Extracted information -

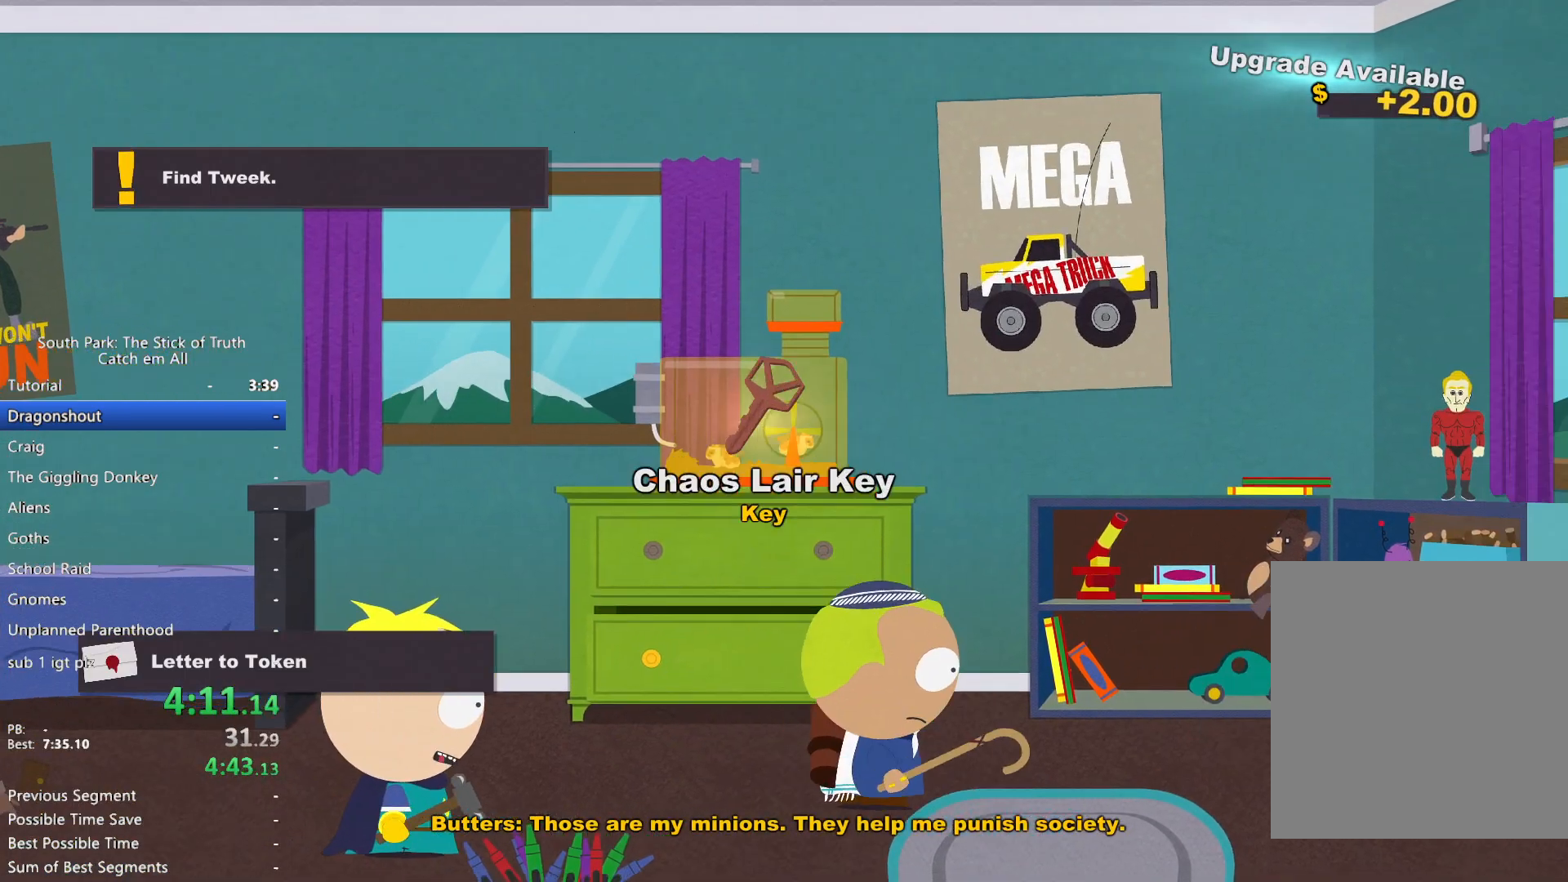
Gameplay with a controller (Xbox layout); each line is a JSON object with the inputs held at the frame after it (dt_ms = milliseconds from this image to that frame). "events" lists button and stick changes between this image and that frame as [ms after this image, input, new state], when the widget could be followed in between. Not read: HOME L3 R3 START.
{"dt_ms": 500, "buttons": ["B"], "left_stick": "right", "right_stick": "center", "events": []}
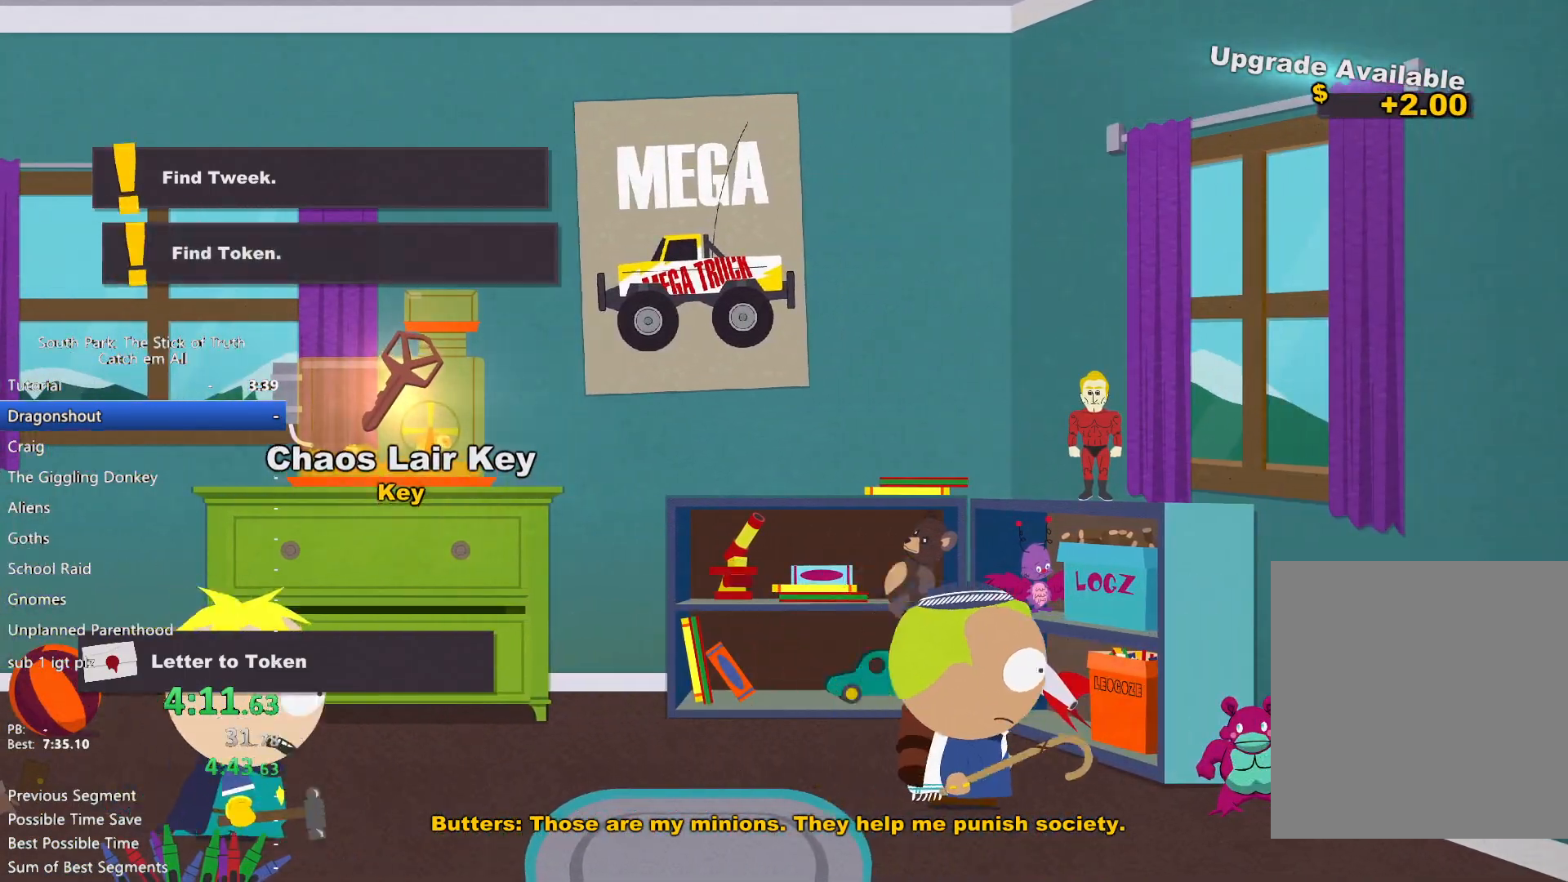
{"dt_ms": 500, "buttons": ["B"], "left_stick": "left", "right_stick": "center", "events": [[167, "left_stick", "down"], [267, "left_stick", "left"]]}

* * *

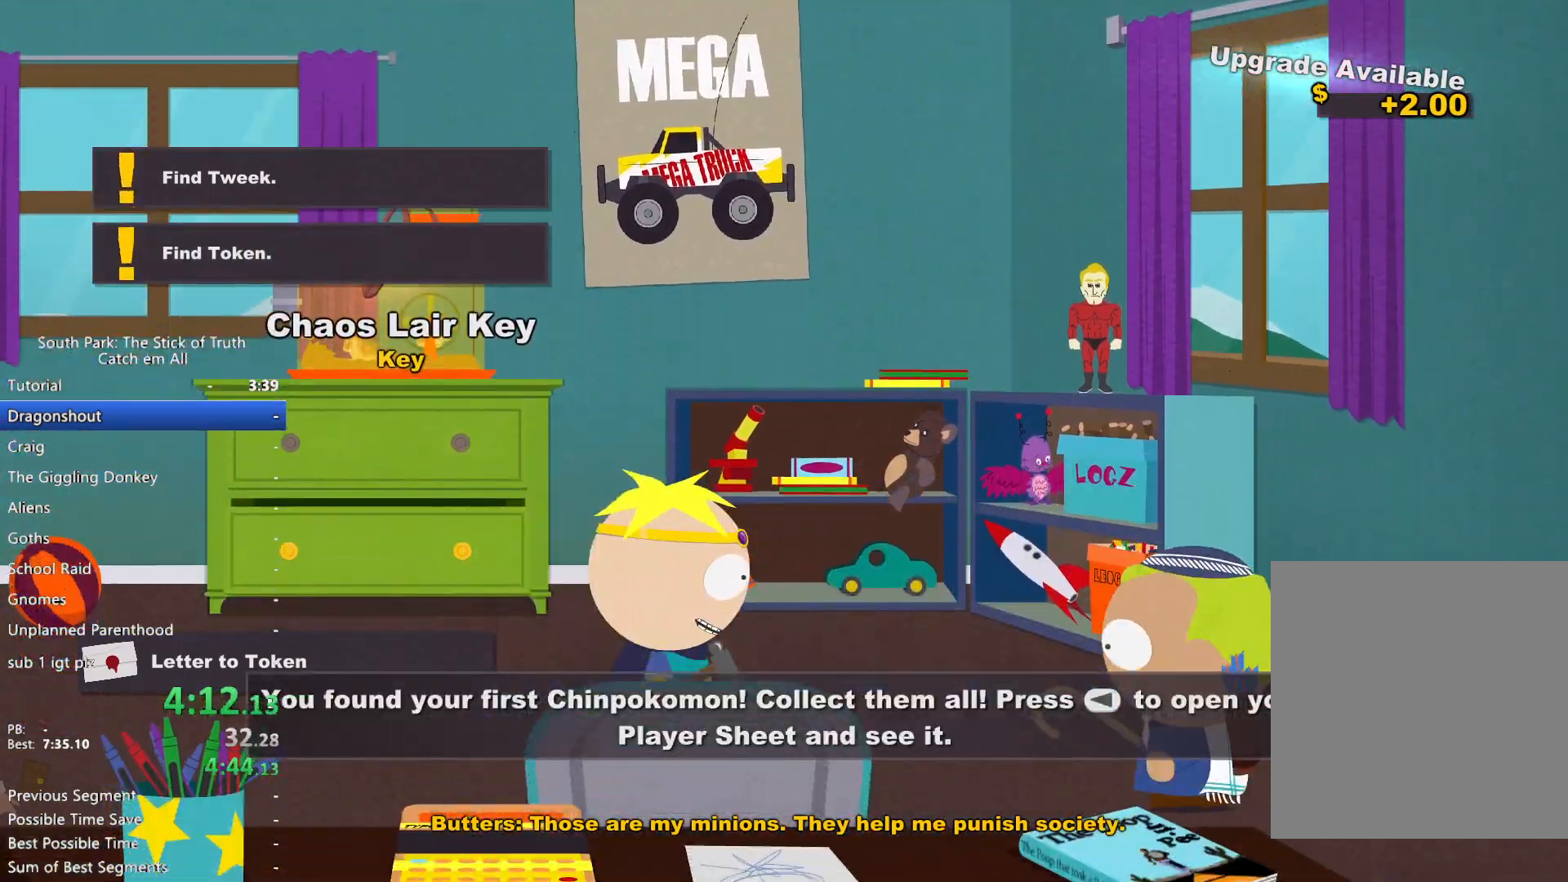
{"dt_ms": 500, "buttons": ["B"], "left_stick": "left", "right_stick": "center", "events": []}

Problem to work on -
Count every line of the entries that includes "buttons", and say the number alone.

Exercise answer -
3